======== Data ========

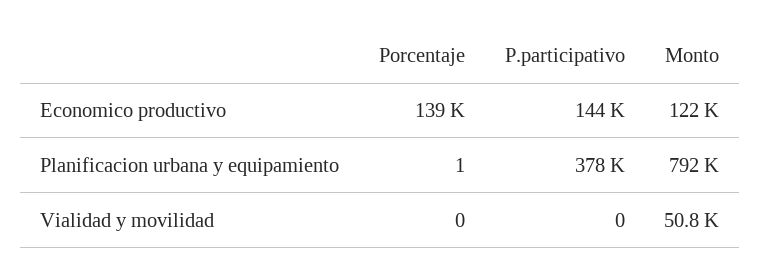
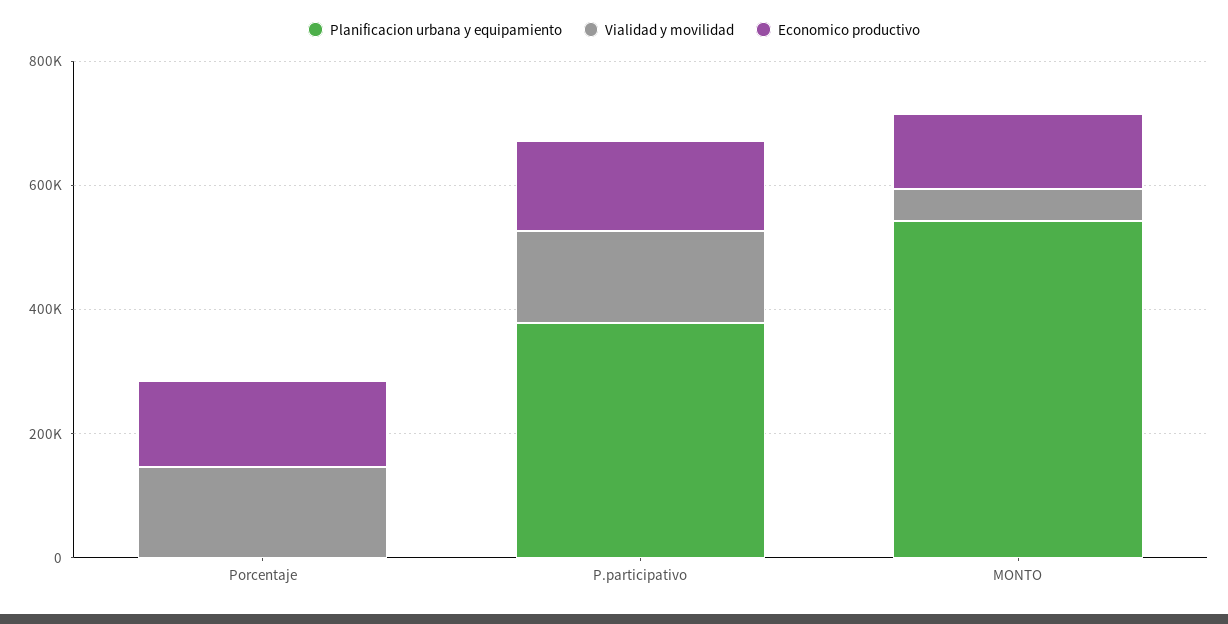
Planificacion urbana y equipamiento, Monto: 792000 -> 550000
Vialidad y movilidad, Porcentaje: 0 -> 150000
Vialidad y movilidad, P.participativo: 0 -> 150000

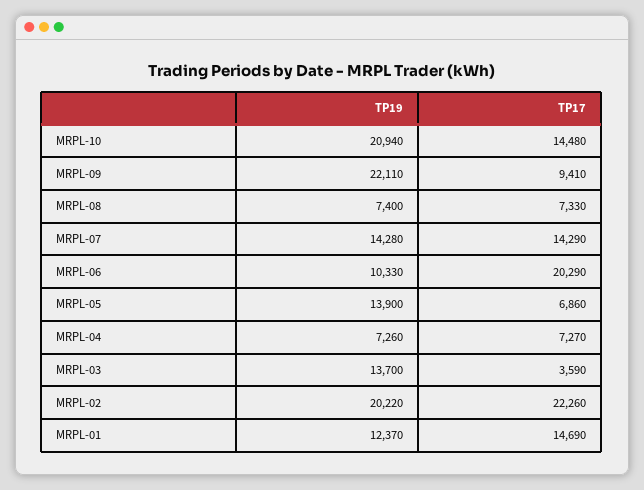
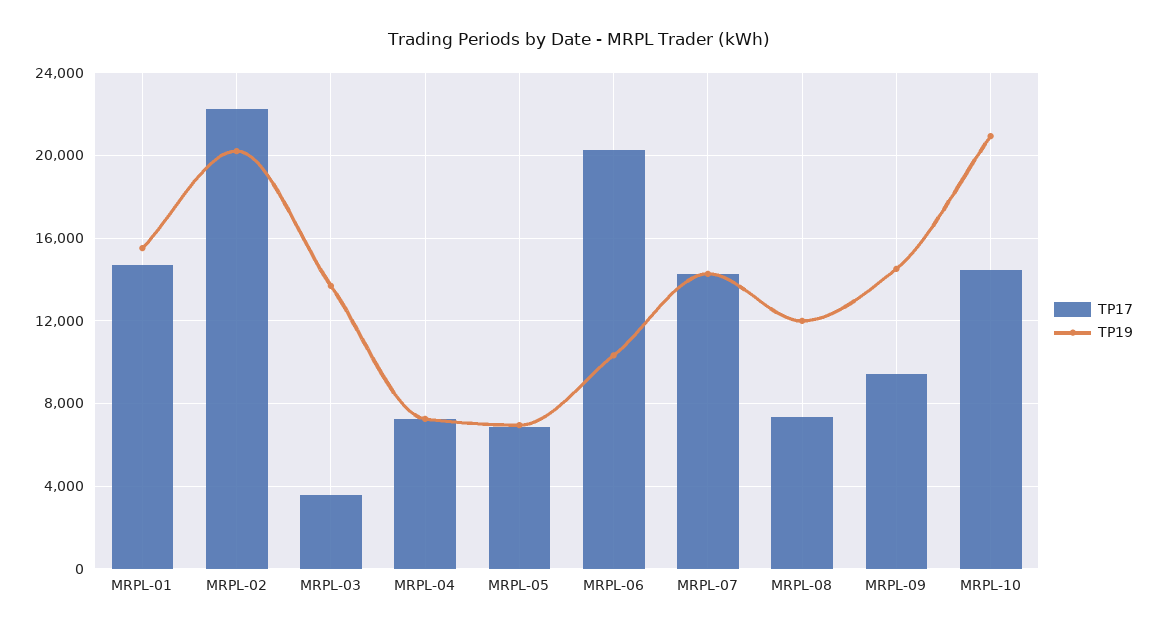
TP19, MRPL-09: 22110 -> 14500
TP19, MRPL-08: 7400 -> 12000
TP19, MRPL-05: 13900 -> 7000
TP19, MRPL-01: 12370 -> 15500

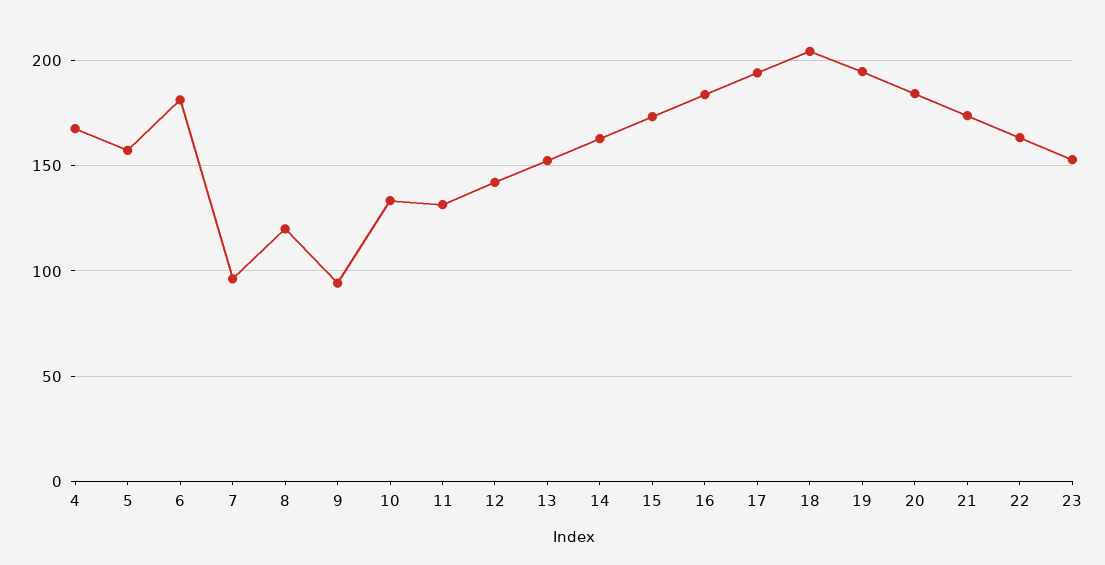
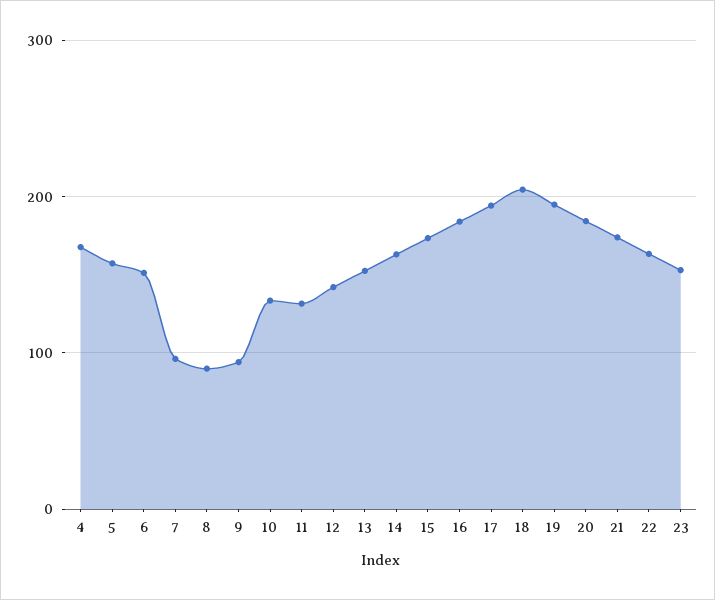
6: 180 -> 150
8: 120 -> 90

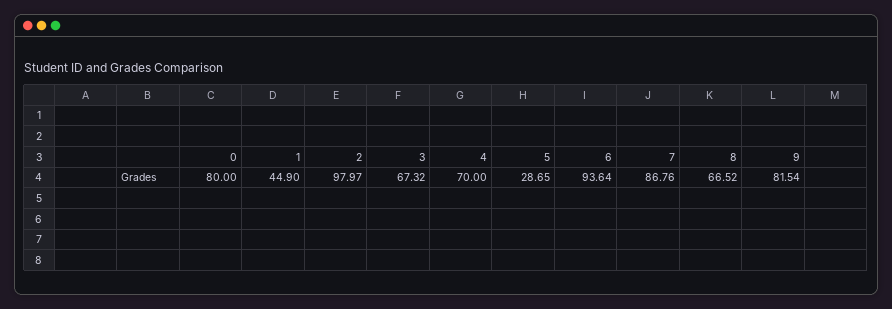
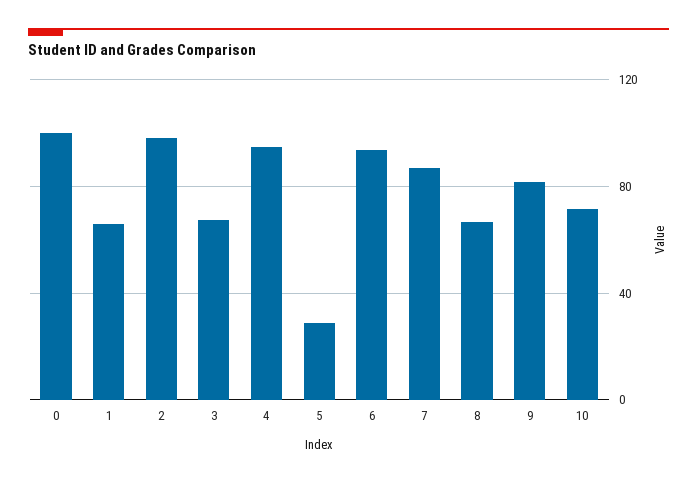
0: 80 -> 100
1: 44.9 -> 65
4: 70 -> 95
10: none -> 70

========
======== Data ========

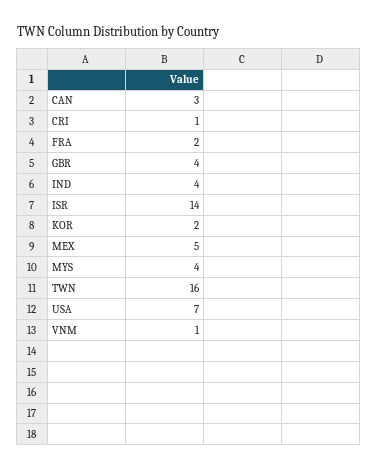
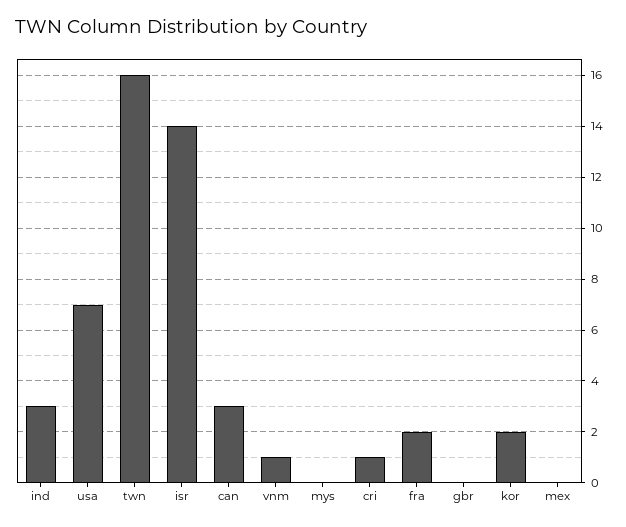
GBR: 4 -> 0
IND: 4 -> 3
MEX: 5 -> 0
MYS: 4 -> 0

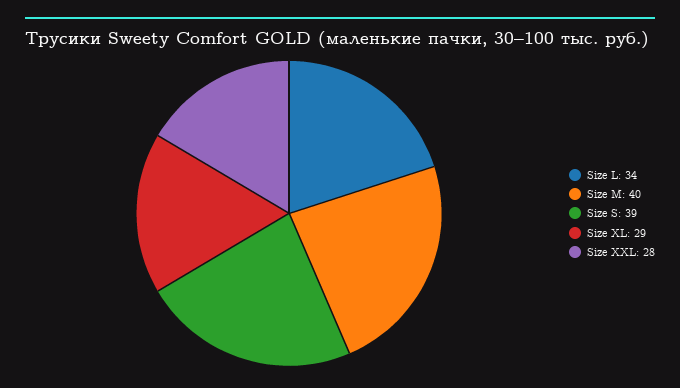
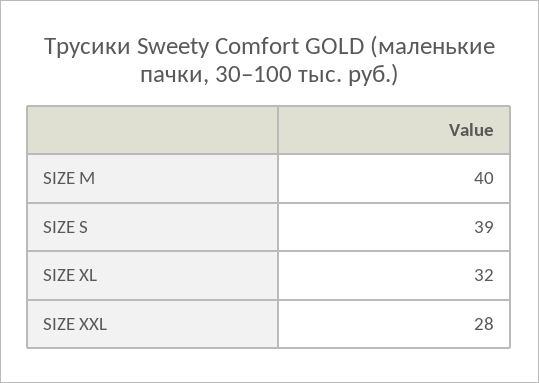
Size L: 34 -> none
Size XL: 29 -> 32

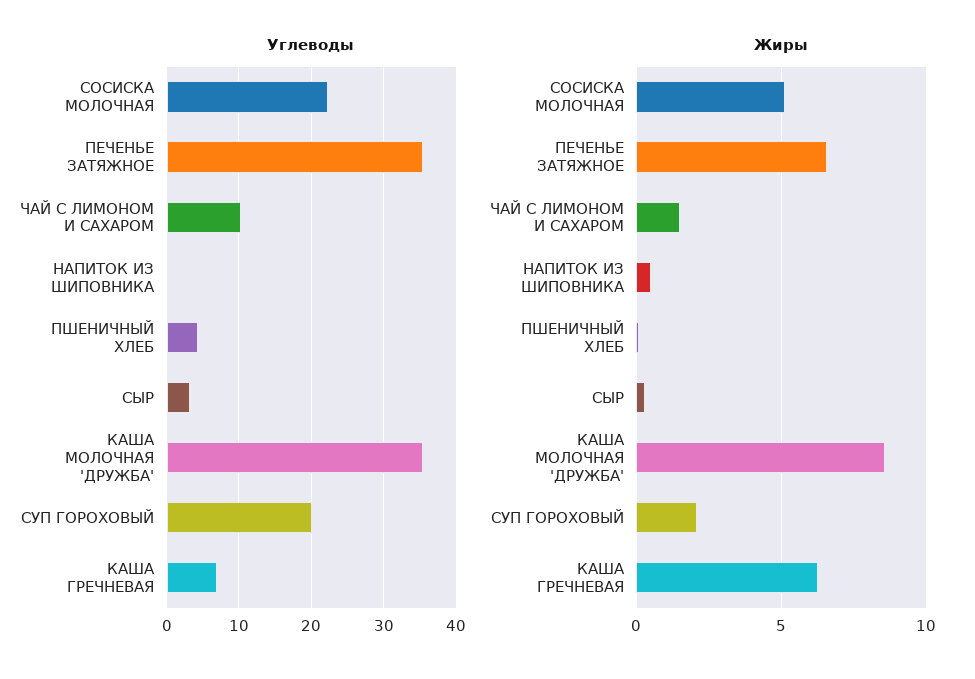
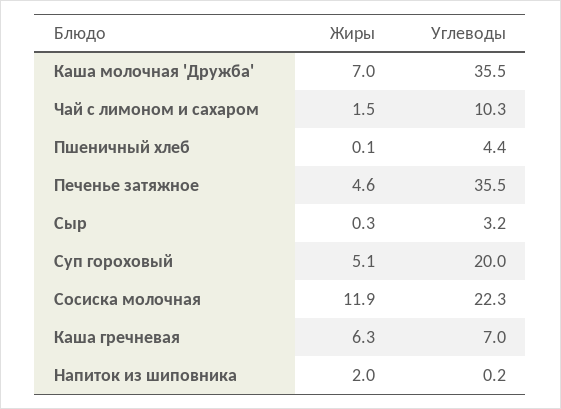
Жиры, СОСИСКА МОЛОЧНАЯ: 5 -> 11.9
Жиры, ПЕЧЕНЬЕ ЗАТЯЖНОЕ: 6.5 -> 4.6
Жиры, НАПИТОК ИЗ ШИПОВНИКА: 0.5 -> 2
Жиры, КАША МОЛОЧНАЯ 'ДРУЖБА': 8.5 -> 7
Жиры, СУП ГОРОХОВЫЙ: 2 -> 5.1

========
======== Data ========

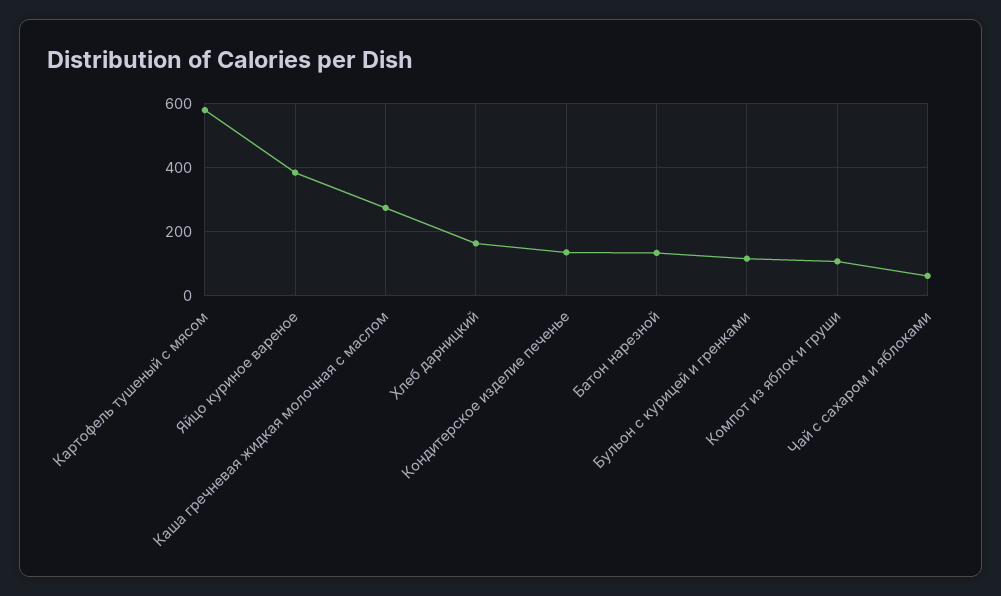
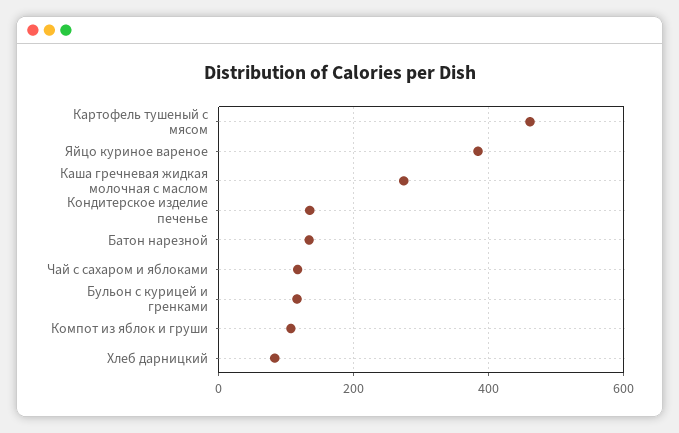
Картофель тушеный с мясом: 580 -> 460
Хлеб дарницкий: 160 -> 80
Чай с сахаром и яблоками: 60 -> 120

========

_Problem description_
All that belongs in the answer is the run of lines above from the line containing "Жиры, ПЕЧЕНЬЕ ЗАТЯЖНОЕ: 6.5 -> 4.6" through the line containing "Жиры, СУП ГОРОХОВЫЙ: 2 -> 5.1", exactly as written.

_Answer section_
Жиры, ПЕЧЕНЬЕ ЗАТЯЖНОЕ: 6.5 -> 4.6
Жиры, НАПИТОК ИЗ ШИПОВНИКА: 0.5 -> 2
Жиры, КАША МОЛОЧНАЯ 'ДРУЖБА': 8.5 -> 7
Жиры, СУП ГОРОХОВЫЙ: 2 -> 5.1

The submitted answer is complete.